U.S. politician Alexis Margaret Herman made history on May 1, 1997, when she was named the 23rd U.S. secretary of labor. On this day she became the first African-American appointed to the position, working under President Bill Clinton.
Herman was the assistant to the president and director of the White House Office of Public Engagement before her appointment. Earlier in her career, she founded and served as president of A.M. Herman & Associates and advised local and state governments on reducing and eliminating labor market barriers and human resources issues. In 1992, she helped organize the Democratic National Convention.
Herman had a steady climb in government and social service that began as a Catholic Charities social worker. Her first government position came under President Jimmy Carter, as a director of a Women’s Bureau.

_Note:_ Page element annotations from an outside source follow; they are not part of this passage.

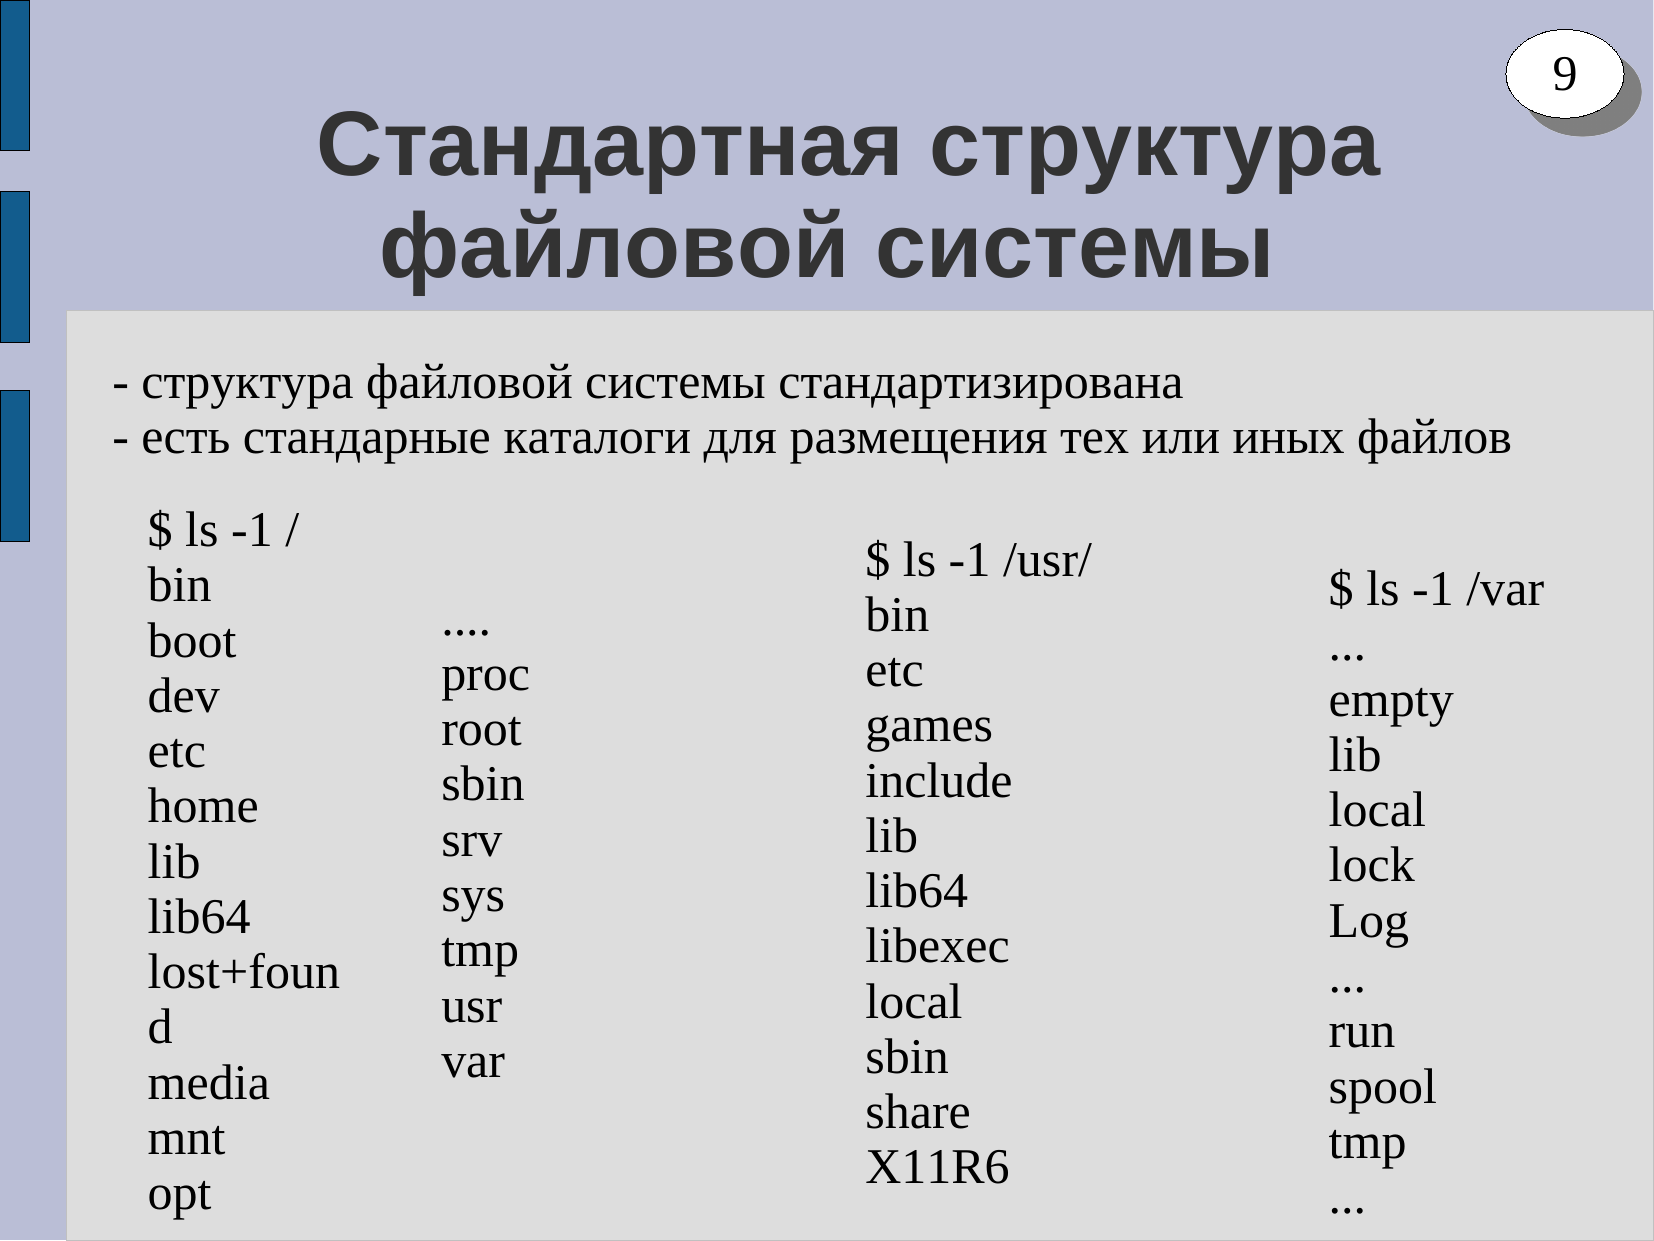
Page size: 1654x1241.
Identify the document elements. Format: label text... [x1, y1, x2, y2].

text_box - структура файловой системы стандартизирована - есть стандарные каталоги для размещения тех или иных файлов [112, 353, 1513, 465]
text_box $ ls -1 /var ... empty lib local lock Log ... run spool tmp ... [1328, 561, 1545, 1225]
text_box .... proc root sbin srv sys tmp usr var [441, 590, 650, 1241]
title Cтандартная структура файловой системы [121, 91, 1534, 299]
text_box $ ls -1 / bin boot dev etc home lib lib64 lost+found media mnt opt ... [147, 501, 366, 1241]
text_box 9 [1505, 29, 1625, 119]
text_box $ ls -1 /usr/ bin etc games include lib lib64 libexec local sbin share X11R6 [865, 531, 1093, 1195]
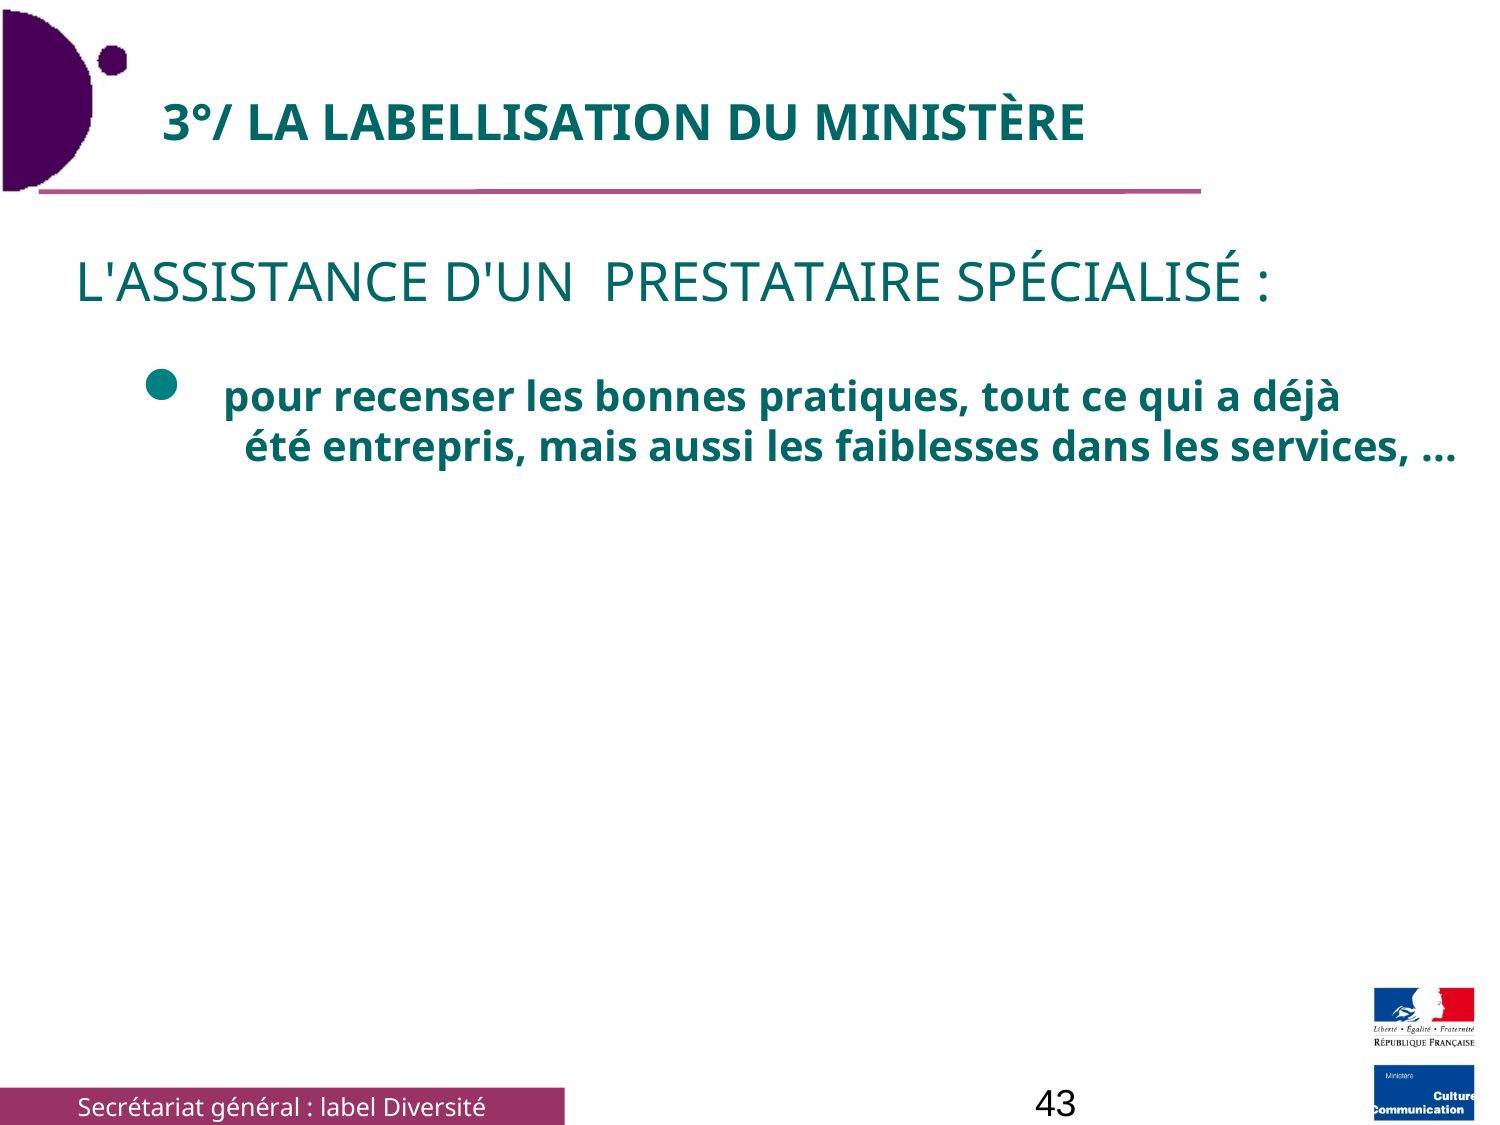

Since 2007, Herman has been a director of the Coca-Cola Company and is also the chair and CEO of New Ventures, LLC. She is a chairwoman of several other corporate boards including Sodexo, Inc. and Toyota Motor Corporation’s North American Diversity Advisory Board, among others.
Herman was born on July 16, 1947, in Mobile, Alabama. She received her bachelor's degree in sociology in 1969 at Xavier University of Louisiana in New Orleans, where she became a member of the Gamma Alpha Chapter of Delta Sigma Theta sorority.